OpenAI's GPT-2 shows language models can learn tasks unsupervised

In February 2019, OpenAI introduced GPT-2 in the paper “Language Models are Unsupervised Multitask Learners,” authored by Alec Radford, Jeffrey Wu, Rewon Child, David Luan, Dario Amodei, and Ilya Sutskever. The official PDF, hosted on OpenAI’s own content delivery network, is dated February 14, 2019.

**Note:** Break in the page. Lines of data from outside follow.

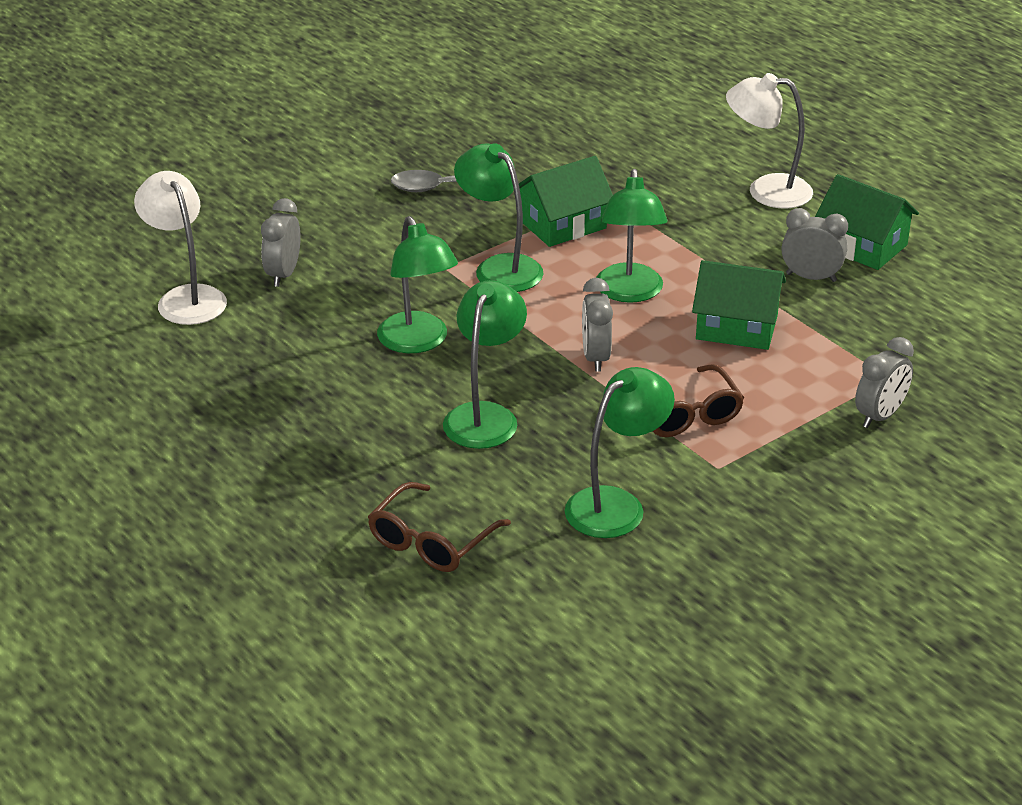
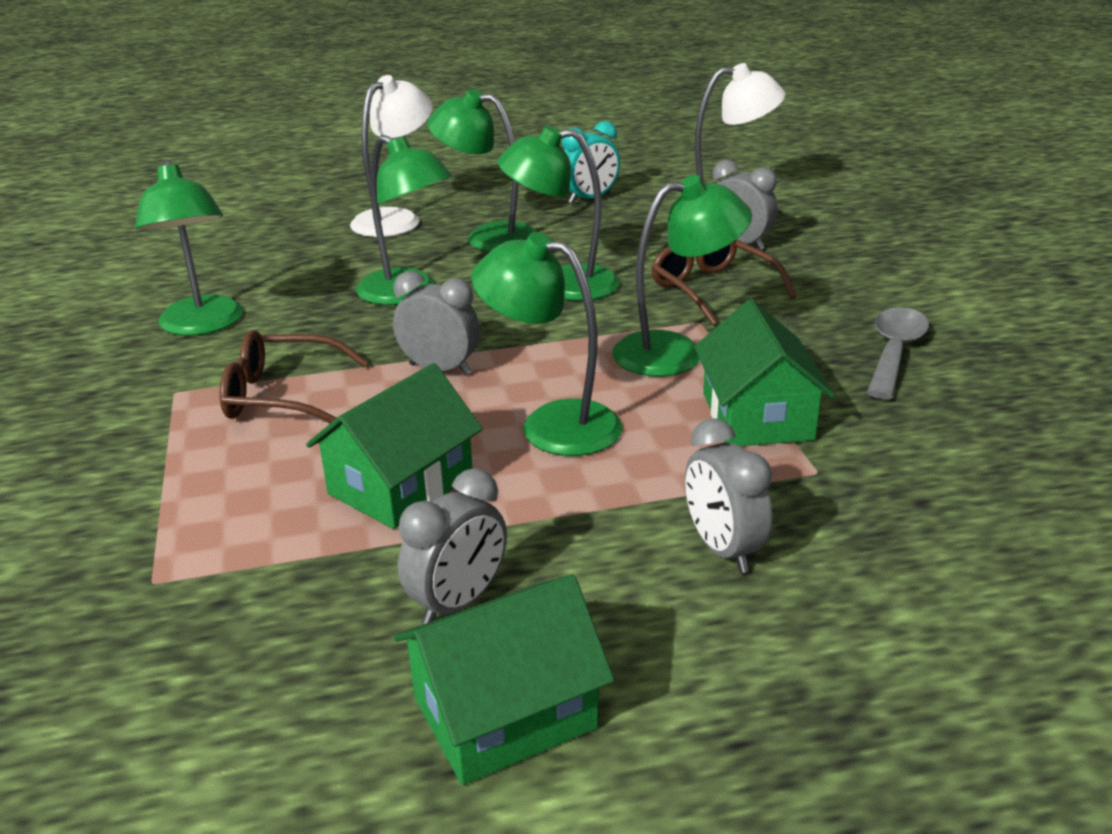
camera: 115 degrees right, 5 degrees down
brown glasses [368,482,511,572] -> brown glasses moved to [651,239,796,326]
white lamp [726,73,813,209] -> white lamp moved to [350,75,433,237]
grey clock [855,337,914,428] -> grey clock moved to [685,418,772,573]
none -> green lamp [427,89,537,252]
none -> turquoise clock [562,121,620,204]

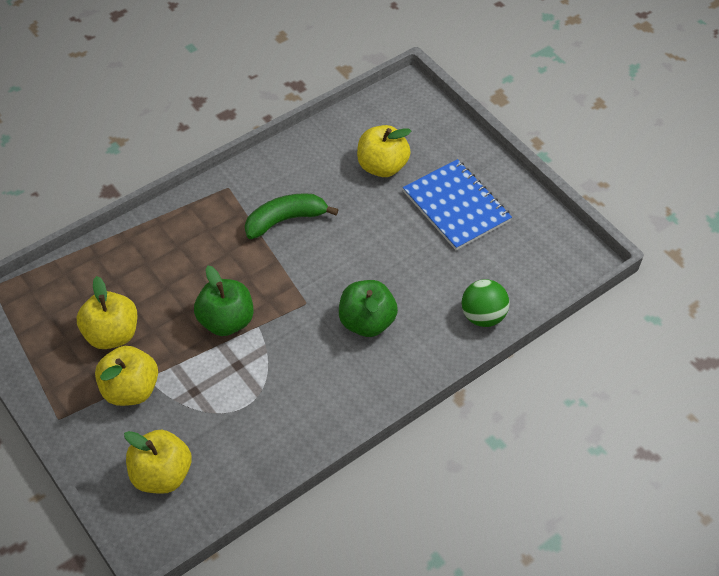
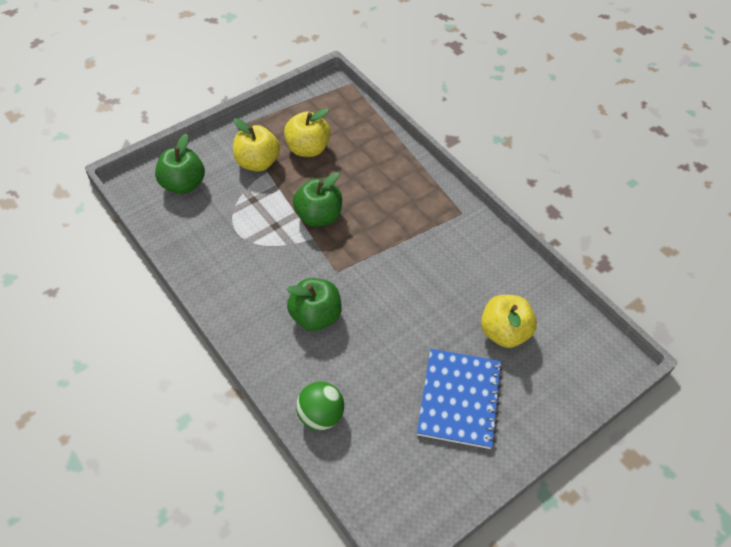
camera: 90 degrees right, 0 degrees up
yellow apple [124,430,192,494] -> green apple [155,134,205,194]
green banana [245,193,339,239] -> none
blue notebook [403,159,512,250] -> blue notebook turned 45 degrees counterclockwise [417,349,503,449]

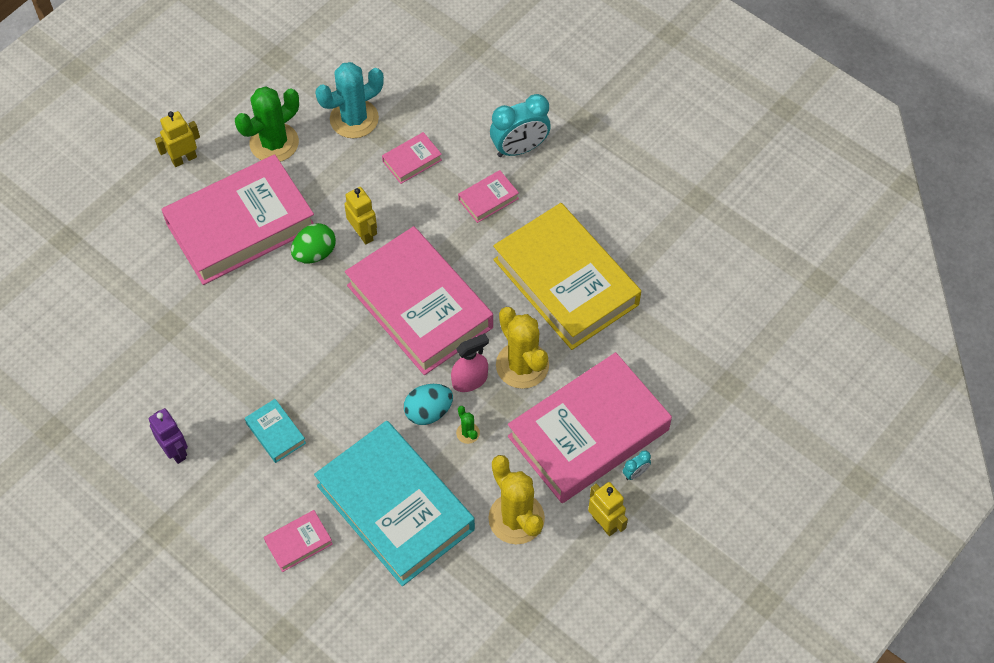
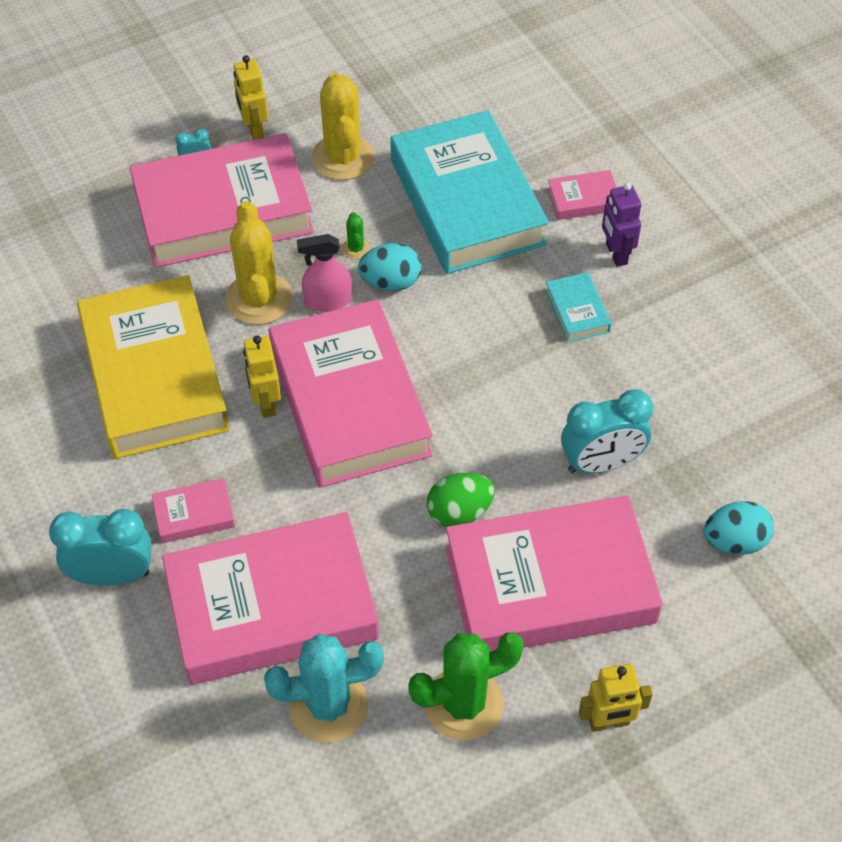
camera: 160 degrees left, 5 degrees down
purple robot [149,408,188,464] -> purple robot moved to [602,182,641,267]
yellow robot [344,187,377,245] -> yellow robot moved to [243,335,281,418]
pink book [382,132,442,184] -> pink book [162,512,379,685], size x2.48
none -> turquoise clock [561,389,653,474]
none -> turquoise egg [704,501,774,555]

The central finding was striking. The authors trained a large Transformer purely to predict the next word across a new dataset of millions of webpages they called WebText. Without any task-specific training, the model began to perform tasks like question answering, translation, reading comprehension, and summarization. The paper notes that larger model capacity improved performance in a log-linear fashion, and that the largest model, GPT-2, was a 1.5-billion-parameter Transformer that set state-of-the-art results on 7 of 8 tested language modeling datasets in a zero-shot setting.

This was strong early evidence for what later became known as scale: a single general model, trained only to predict text, could generalize to many tasks it was never explicitly taught.

GPT-2 was also notable for OpenAI’s cautious rollout, which drew wide attention to the question of how powerful generative text models should be released. The model’s coherent, human-like text samples helped move large language models from a research curiosity toward broad public awareness.